In unravelling the psychological and economic impact of the war on terror that has dominated the discourse in Pakistan since 9/11, defence and security analyst Rana Athar Javed felt the ambivalence of the new generation whose exposure to disappointment and deprivation was a threat to the future of a nation.
At the launching ceremony of his book “Biting the Silver Bullet,” Javed said, “It is the state’s responsibility to present a cohesive national security plan.” My book is an effort to rectify Pakistan’s external image as a nation ripe with violence and a prompt to the Pakistani government to develop a solid policy on matters of defence and security, he added.
“We need to craft a strong line of defence and rectify our legal system.” According to the author and director of the Denmark-based think tank, Pakistan House, there is not a more opportune time to assemble to craft a national security policy and to promote peace and harmony within the nation through its immense cultural potential.

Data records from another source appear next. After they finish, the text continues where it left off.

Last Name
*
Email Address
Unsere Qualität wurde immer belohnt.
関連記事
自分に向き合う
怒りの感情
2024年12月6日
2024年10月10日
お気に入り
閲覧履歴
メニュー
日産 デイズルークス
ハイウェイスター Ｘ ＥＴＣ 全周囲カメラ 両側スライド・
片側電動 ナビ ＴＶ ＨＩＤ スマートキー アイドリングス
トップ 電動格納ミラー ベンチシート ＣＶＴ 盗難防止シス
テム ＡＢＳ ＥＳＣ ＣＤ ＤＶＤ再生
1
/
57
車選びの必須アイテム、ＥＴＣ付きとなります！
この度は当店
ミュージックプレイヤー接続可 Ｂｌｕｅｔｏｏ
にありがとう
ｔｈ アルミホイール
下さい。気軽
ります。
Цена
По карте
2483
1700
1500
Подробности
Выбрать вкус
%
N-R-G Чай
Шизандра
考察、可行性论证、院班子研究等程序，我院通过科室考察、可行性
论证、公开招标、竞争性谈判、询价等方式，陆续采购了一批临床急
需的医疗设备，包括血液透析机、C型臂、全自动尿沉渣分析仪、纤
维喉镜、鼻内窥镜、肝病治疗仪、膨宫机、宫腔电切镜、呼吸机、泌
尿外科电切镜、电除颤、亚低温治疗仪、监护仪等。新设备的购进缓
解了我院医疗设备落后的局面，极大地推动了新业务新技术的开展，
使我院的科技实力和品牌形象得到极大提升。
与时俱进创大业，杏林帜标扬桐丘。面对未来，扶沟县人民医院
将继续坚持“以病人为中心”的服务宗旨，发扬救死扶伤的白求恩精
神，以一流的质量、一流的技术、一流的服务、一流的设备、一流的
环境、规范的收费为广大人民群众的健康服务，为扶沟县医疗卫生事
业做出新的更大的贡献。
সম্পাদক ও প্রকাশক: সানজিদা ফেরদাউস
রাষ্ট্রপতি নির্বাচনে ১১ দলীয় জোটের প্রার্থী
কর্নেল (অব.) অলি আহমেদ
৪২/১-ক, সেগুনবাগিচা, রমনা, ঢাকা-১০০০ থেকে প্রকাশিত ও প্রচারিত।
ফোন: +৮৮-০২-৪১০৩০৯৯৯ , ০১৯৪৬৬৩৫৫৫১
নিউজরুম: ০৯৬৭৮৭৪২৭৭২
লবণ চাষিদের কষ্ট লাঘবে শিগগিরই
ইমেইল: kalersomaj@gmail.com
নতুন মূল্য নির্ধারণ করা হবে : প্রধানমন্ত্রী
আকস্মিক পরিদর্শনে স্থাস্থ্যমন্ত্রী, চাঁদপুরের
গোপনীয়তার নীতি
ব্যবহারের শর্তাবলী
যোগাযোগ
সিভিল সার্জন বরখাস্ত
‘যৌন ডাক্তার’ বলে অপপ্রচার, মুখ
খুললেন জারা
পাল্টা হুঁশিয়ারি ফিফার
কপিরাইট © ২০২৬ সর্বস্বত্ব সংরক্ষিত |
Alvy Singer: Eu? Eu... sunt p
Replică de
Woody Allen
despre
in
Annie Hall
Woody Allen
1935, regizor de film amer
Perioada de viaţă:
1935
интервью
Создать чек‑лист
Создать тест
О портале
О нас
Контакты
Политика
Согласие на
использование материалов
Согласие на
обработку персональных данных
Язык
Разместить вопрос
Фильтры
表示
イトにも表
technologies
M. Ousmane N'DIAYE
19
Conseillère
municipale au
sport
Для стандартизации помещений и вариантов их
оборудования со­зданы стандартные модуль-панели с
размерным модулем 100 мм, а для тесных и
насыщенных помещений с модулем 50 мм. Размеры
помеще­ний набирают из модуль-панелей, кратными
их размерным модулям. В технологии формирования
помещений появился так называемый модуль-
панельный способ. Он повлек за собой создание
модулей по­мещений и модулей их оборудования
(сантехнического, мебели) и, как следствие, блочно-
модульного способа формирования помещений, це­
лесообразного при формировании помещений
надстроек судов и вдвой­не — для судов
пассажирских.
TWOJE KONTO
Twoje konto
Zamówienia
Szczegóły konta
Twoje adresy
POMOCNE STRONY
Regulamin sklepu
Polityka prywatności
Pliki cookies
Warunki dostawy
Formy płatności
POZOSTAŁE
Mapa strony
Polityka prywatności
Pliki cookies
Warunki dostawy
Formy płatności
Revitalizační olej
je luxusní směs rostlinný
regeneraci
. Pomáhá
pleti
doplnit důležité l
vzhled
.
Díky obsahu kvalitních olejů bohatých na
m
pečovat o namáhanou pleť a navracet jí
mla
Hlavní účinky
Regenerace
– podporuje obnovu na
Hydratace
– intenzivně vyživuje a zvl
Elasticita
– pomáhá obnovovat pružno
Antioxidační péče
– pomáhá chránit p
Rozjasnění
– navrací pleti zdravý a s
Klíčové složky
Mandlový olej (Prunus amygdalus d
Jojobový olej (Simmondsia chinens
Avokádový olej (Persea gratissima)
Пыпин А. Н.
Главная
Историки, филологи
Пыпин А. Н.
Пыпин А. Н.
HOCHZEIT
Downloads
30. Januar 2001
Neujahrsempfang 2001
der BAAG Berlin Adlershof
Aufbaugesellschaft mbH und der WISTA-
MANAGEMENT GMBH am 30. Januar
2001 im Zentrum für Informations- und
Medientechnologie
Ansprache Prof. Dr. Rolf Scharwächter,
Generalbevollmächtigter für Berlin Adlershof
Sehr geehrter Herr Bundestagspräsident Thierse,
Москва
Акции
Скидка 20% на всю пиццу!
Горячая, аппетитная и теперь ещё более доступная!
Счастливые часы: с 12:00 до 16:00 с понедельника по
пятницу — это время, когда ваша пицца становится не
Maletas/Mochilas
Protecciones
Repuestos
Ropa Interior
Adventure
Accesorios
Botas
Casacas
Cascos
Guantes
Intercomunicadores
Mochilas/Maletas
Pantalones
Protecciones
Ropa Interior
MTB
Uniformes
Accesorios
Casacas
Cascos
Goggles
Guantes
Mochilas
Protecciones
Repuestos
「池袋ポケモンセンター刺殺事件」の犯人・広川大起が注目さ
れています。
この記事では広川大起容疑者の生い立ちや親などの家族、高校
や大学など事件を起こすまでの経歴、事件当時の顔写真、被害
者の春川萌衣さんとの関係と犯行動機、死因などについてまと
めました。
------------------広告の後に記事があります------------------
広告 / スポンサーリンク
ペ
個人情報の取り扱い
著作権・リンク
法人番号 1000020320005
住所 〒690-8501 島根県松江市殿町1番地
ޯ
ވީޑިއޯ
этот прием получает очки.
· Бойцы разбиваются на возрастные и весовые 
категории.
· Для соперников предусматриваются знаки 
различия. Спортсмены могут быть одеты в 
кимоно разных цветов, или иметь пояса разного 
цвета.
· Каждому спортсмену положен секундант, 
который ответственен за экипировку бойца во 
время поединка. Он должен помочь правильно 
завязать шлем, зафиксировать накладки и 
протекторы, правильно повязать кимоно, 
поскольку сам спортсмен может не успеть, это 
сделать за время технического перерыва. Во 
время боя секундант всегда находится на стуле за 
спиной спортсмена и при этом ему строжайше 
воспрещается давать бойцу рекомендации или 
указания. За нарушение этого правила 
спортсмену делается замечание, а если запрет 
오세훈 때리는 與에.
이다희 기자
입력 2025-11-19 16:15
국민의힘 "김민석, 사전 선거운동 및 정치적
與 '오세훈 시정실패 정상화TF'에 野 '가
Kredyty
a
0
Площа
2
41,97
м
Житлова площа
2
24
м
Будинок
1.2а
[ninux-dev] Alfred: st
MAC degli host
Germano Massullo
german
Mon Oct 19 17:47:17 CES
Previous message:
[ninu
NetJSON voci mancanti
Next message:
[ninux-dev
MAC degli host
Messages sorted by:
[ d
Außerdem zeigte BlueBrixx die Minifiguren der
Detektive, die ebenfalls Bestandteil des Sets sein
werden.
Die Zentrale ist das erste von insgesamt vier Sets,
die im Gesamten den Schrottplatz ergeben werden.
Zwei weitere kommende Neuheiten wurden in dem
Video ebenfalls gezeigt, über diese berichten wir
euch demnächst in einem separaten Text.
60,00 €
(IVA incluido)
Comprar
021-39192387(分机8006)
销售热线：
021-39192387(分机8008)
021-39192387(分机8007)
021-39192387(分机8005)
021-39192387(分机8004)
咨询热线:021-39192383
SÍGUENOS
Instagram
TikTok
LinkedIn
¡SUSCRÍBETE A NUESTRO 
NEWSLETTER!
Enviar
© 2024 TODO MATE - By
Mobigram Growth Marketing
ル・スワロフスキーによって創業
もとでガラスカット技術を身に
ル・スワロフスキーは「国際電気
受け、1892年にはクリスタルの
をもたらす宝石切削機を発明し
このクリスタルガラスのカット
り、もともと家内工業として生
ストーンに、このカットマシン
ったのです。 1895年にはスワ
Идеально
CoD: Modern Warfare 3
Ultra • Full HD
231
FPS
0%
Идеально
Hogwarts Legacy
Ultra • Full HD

“History enlightens us with intellectual and poetic discourse between parties and people, and the promotion of culture, language and tourism can bring harmony and stability to the nation as it has in the past.”
Maj. Gen. (retd) Anees Bajwa branded terrorism an amorphous phenomenon which could only be fought through ideology and not just force. “The scope of a security policy extends beyond the territorial and engages culture, economics, trade, health and energy.”
Al-Jazeera’s correspondent for Pakistan, Kamal Hyder said there was a need to find internal solutions in order to be on an equal footing with allies in the war on terror. “We have been a country for over six decades but we are still struggling to become a nation,” he added.
With the drawdown of US and NATO troops in Afghanistan this year, Javed’s book is a warning bell to preserve the future of a nation whose resilience can only take it so far.
Published in The Express Tribune, January 8th, 2014.